Abdoulaye Fofana est surveillant de prison et Secrétaire général de la Section Syndicale des Surveillants de Prison du Mali, affiliée à l’Union Nationale des Travailleurs du Mali (UNTM). Il est membre de la commission de discipline de la centrale syndicale et du bureau exécutif du syndicat des travailleurs de l’Administration (SYNTADE).
La Section Syndicale des Surveillants de Prison a déposé le 16 avril dernier un préavis sur la table du gouvernement et s’apprête à observer une grève de 72 heures au lendemain de la célébration de la fête du travail. Il urge pour le gouvernement du Premier ministre Soumeylou Boubèye Maïga de trouver un compromis avec les surveillants de prison. Sans cela, les maisons d’arrêt seront paralysées durant la période de grève avec des conséquences imprévisibles, dans un contexte d’insécurité grandissante. Dans un entretien qu’il a bien voulu nous accorder, le premier responsable du syndicat des surveillants de prison explique les motivations de cette cessation de travail.
Vous avez organisé le 13 avril dernier une conférence de presse à la Bourse de Travail. Quel était l’objet de cette rencontre avec les hommes de média ?
Cette conférence de presse avait pour but d’attirer l’attention de l’opinion nationale et internationale, sur la mauvaise foi de l’administration malienne par rapport à l’application de la loi n°031 du 07 juillet 2016 portant Statut des fonctionnaires du cadre de la surveillance des services pénitentiaires et de l’éducation surveillée.
Comment expliquez-vous le blocage de l’application des primes et indemnités liées à la nouvelle loi ?

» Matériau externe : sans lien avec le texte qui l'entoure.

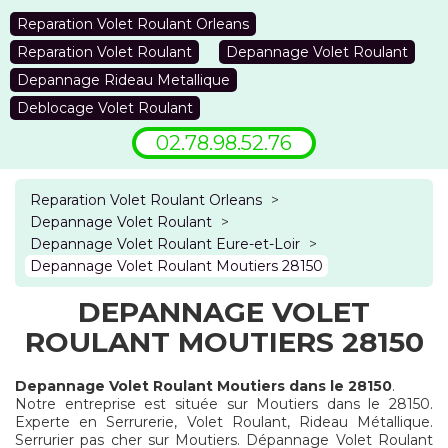
Reparation Volet Roulant Orleans
Reparation Volet Roulant
Depannage Volet Roulant
Depannage Rideau Metallique
Deblocage Volet Roulant
02.78.98.52.76
Reparation Volet Roulant Orleans
>
Depannage Volet Roulant
>
Depannage Volet Roulant Eure-et-Loir
>
Depannage Volet Roulant Moutiers 28150
DEPANNAGE VOLET
ROULANT MOUTIERS 28150
Depannage Volet Roulant Moutiers dans le 28150
.
Notre entreprise est située sur Moutiers dans le 28150.
Experte en Serrurerie, Volet Roulant, Rideau Métallique.
Serrurier pas cher sur Moutiers. Dépannage Volet Roulant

Courant décembre 2017, nous avons déposé un préavis de grève et, une commission a été mise en place pour sa gestion. Il ressort de ses conclusions, la nécessité de la constitution d’une commission de suivi des décrets relatifs à l’allocation des primes et indemnités et une plus grande célérité à donner au processus d’élaboration et d’adoption desdits décrets. L’administration, une fois de plus, a manqué de bonne foi en privilégiant des manœuvres dilatoires, considérant l’espace carcéral comme un pis-aller. En témoigne la lettre du ministre de l’Economie et des Finances, caricaturant le surveillant de prison en un être inférieur, un strapontin. Comparaison faite dans sa lettre n°00608/MEF-SG du 12 février 2018, ayant pour objet : Projets de décrets relatifs aux primes et indemnités allouées aux fonctionnaires du cadre des services pénitentiaires et de l’éducation surveillée.

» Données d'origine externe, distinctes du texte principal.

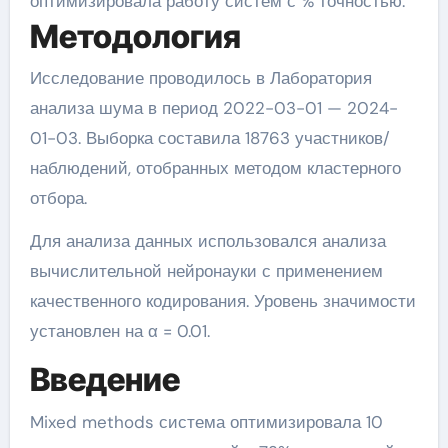
оптимизировала работу систем с % точностью.
Методология
Исследование проводилось в Лаборатория
анализа шума в период 2022-03-01 — 2024-
01-03. Выборка составила 18763 участников/
наблюдений, отобранных методом кластерного
отбора.
Для анализа данных использовался анализа
вычислительной нейронауки с применением
качественного кодирования. Уровень значимости
установлен на α = 0.01.
Введение
Mixed methods система оптимизировала 10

Par ailleurs, le décret n°2014-837/PRM du 10 novembre 2014 visé dans sa lettre a été rendu caduc par notre statut en son article 170. Ce décret s’intéresse aux fonctionnaires relevant du Statut général des fonctionnaires qui ne nous gère plus depuis l’avènement de la nouvelle loi. Raison pour laquelle cette indemnité de résidence a été rétractée parce que se trouvant être non conforme à la nouvelle situation.
Est-ce que votre préavis de grève a été déposé sur la table du gouvernement ?
Le préavis a été deposé le lundi 16 avril. La grève est de 72 heures et est prévue pour les 2, 3, et 4 mai 2018.
Vous ne cessez de soutenir que les surveillants de prison souffrent. Expliquez-nous en quoi vous et vos camarades souffrez dans l’exercice de cette profession ?
Notre corporation est jeune. Et l’univers carcéral est un milieu dont personne ne veut entendre parler. Aucune maison d’arrêt au Mali ne répond aux normes standards. Les surveillants sont en nombre très insuffisant. Il leur manque la formation. Les moyens de travail sont, à la limite, inexistants. Alors que dans les prisons actuellement il y a toutes sortes de détenus.
Monsieur le Secrétaire général, les évasions se multiplient depuis un certain temps. Comment expliquez-vous cela ?
Reconnaissons l’effort constant que les surveillants fournissent depuis belle lurette, les évasions sont rares dans les prisons du Mali. En tant que syndicat responsable, les cas d’évasion nous mettent tellement mal à l’aise que les mots nous manquent pour qualifier cela. Nous ne sommes pas tendres avec nos camarades syndiqués à ce sujet. Cependant, comme nous l’avons dit un peu plus haut, il n’est pas facile de travailler dans de pareilles conditions, puisque vous trouverez qu’en matière de prison, même celles qui sont hautement sécurisées à travers le monde ne sont pas à l’abri d’événements douloureux tels que les évasions.
Quel est le ratio surveillant – détenu selon les normes internationales ? Quelle est la situation au Mali ?
Les normes internationales recommandent qu’il y ait un surveillant pour deux détenus, ou même un surveillant pour quatre détenus avec des moyens de contrainte. Compte tenu de l’insuffisance de personnel, vous trouverez au Mali un surveillant s’occupant de plus de vingt détenus.